Malgré le crachin qui arrose le petit port finistérien, Françoise* nous accueille les yeux pleins d’images de Damas et d’Alep : elle est rentrée récemment de Syrie. Habituée des missions humanitaires pour une ONG, elle a voyagé cette fois en observatrice.
Breizh-info : Après sept ans de guerre, avez-vous l’impression que la Syrie se dirige vers la paix ?
Françoise : Par rapport à ma visite précédente, à la même époque l’an dernier, l’amélioration de la situation est évidente. Avec un petit groupe de visiteurs francophones, j’ai visité sans problème Damas, Alep, Hama, Tartous. Dans cette partie de la Syrie, la plus peuplée, les gens parviennent à s’entendre au moins sur un point : ils sont tous contre Daesh. Sunnites, chiites et même chrétiens voisinent sans incident. Tout le monde semble désireux de faire passer le même message : nous sommes un peuple courageux qui lutte pour son pays, levez l’embargo et nous nous sortirons d’affaire tout seuls.
Breizh-info : Les dommages de la guerre sont-ils visibles ?
Françoise : Damas ne donne pas l’impression d’un pays en guerre, les hôtels sont ouverts, il y a des gens dans les restaurants, les marchés sont bien achalandés.

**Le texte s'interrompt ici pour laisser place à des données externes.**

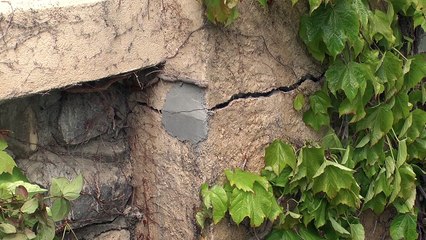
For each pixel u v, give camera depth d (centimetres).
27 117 166
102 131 179
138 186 187
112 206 182
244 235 180
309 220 183
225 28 166
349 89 177
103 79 170
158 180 181
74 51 155
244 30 169
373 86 181
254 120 176
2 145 155
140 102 180
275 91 178
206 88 166
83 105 174
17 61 147
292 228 183
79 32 154
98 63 159
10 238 149
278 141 178
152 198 184
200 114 168
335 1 172
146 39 166
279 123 181
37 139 169
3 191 149
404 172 193
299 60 181
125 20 161
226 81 169
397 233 204
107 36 159
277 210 173
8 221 150
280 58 177
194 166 172
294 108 182
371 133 189
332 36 173
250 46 171
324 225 189
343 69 179
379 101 188
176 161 176
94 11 156
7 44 145
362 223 207
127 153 186
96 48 158
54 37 151
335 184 179
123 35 161
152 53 167
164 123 176
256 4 169
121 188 183
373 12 187
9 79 147
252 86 174
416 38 202
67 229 171
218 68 167
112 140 183
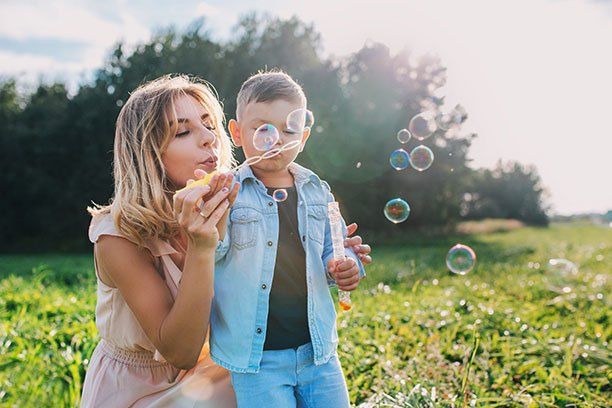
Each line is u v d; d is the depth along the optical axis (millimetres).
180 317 1915
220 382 2205
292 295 2160
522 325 4688
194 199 1807
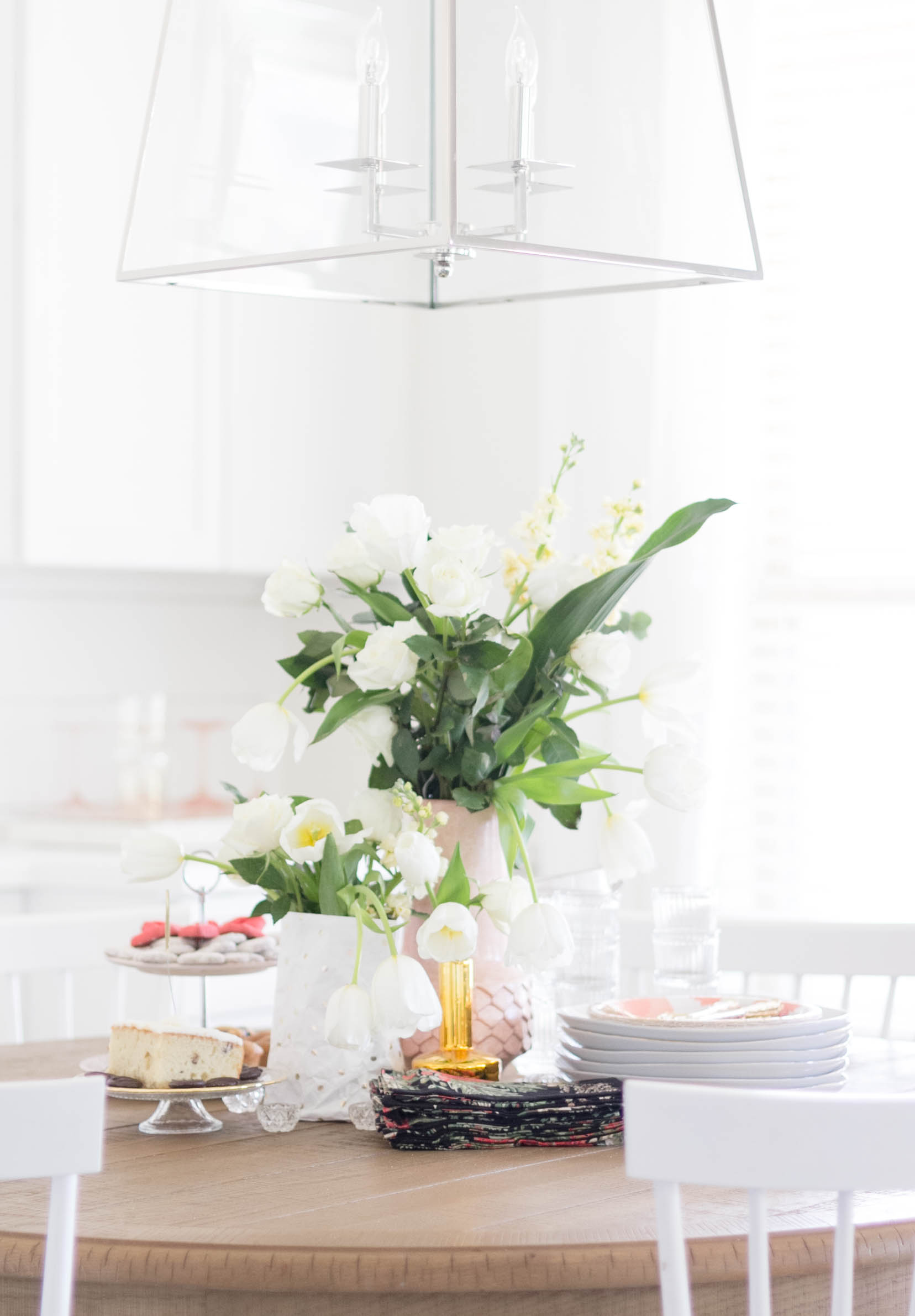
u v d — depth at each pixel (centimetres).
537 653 179
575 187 172
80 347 355
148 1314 129
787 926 242
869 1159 108
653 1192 143
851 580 362
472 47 164
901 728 357
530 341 395
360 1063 170
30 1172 112
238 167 175
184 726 416
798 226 365
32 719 394
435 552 171
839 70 359
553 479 382
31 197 345
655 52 178
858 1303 134
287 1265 124
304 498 399
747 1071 166
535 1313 128
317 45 170
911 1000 345
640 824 360
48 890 345
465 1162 154
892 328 357
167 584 415
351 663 175
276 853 172
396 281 205
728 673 359
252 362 387
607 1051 169
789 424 367
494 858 181
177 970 186
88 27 354
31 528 347
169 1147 161
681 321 362
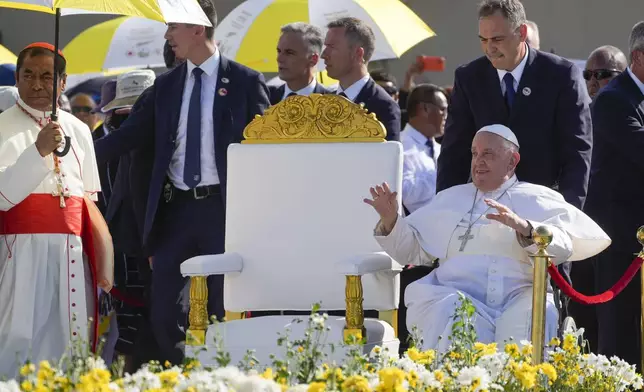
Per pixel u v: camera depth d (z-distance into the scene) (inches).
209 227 1159.6
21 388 687.7
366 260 957.2
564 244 994.7
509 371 815.1
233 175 1048.2
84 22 2568.9
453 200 1055.6
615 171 1206.9
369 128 1039.6
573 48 2287.2
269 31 1600.6
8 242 983.0
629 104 1181.1
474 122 1134.4
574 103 1105.4
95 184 1028.5
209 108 1177.4
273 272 1032.2
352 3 1579.7
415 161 1389.0
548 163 1107.3
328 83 1627.7
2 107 1176.8
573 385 863.1
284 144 1045.8
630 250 1200.2
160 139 1173.7
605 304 1222.9
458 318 984.3
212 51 1186.0
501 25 1090.7
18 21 2561.5
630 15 2247.8
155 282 1171.3
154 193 1164.5
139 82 1321.4
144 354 1258.6
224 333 955.3
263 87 1198.3
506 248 1021.2
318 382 667.4
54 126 956.6
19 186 954.1
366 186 1027.9
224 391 660.7
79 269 997.2
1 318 982.4
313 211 1032.2
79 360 701.9
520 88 1108.5
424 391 748.0
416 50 2394.2
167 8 937.5
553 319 989.8
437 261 1237.7
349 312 944.3
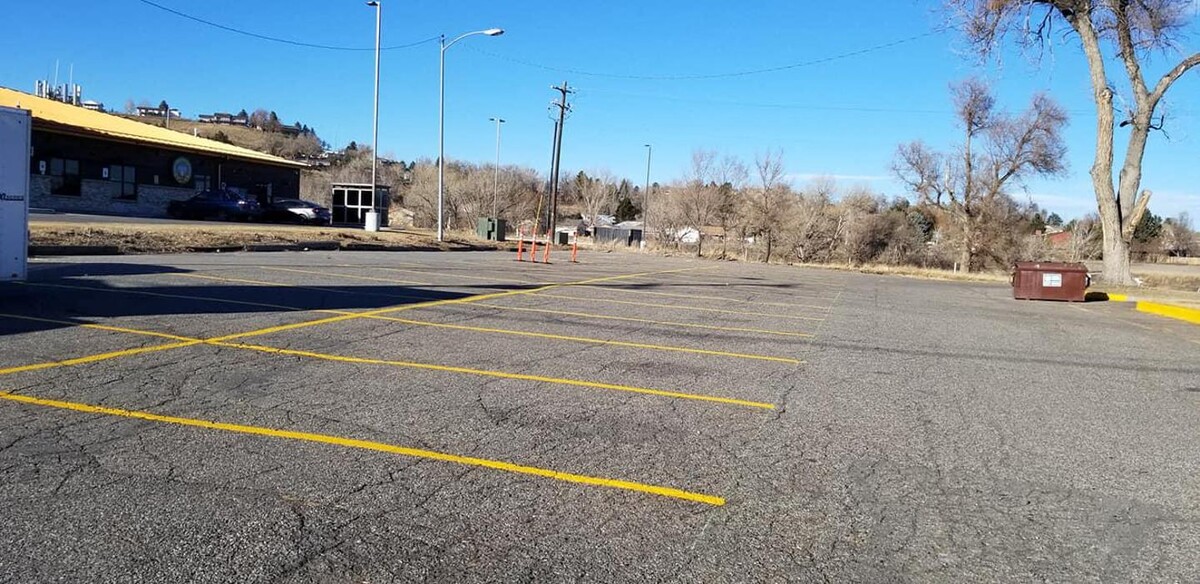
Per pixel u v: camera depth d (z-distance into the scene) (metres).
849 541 4.30
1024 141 57.81
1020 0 27.67
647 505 4.68
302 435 5.64
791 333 12.11
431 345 9.29
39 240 18.95
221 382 7.01
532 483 4.94
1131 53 27.95
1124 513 4.86
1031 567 4.06
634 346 10.05
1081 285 22.98
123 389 6.61
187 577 3.58
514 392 7.22
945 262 63.66
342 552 3.90
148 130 43.81
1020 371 9.77
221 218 38.62
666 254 54.81
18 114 12.22
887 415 7.08
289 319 10.50
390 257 25.72
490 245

Mais on voit des destructions et des portraits de martyrs. À Alep, les gens boivent tranquillement leur café en terrasse dans la partie ouest de la ville. À l’Est, en revanche, les souks sont vides, pillés et déserts, sauf exception. Les bombardements ont fait des dégâts énormes. Même là, cependant, des travaux de reconstruction ont commencé. L’eau et l’électricité sont rétablies quelques heures par jour. Il y a beaucoup de camions sur la route entre Damas et Alep, la circulation est plus dense que l’an dernier. Des industries ont même repris leur activité, nous avons visité une usine de recyclage de papier et une filature. Et j’ai pu faire provision de l’indispensable savon d’Alep !
Breizh-info : Comment les Français sont-ils considérés ?
Françoise : Dans la partie chiite du souk de Damas, je m’adresse à un vieux marchand de tapis. Il me regarde intensément et répond : « Française ? » Puis, pointant vers moi un doigt accusateur, il gronde : « Macron ! », comme une insulte, et notre échange s’arrête là. D’un jour à l’autre, les bombardements français du printemps ont achevé de ruiner l’image de la France… qui n’était déjà pas très bonne l’an dernier. Quand nous avons cherché à visiter Palmyre, nous avons été bloqués à un poste de contrôle à 20 km de la ville par un petit chef qui en avait contre les Français.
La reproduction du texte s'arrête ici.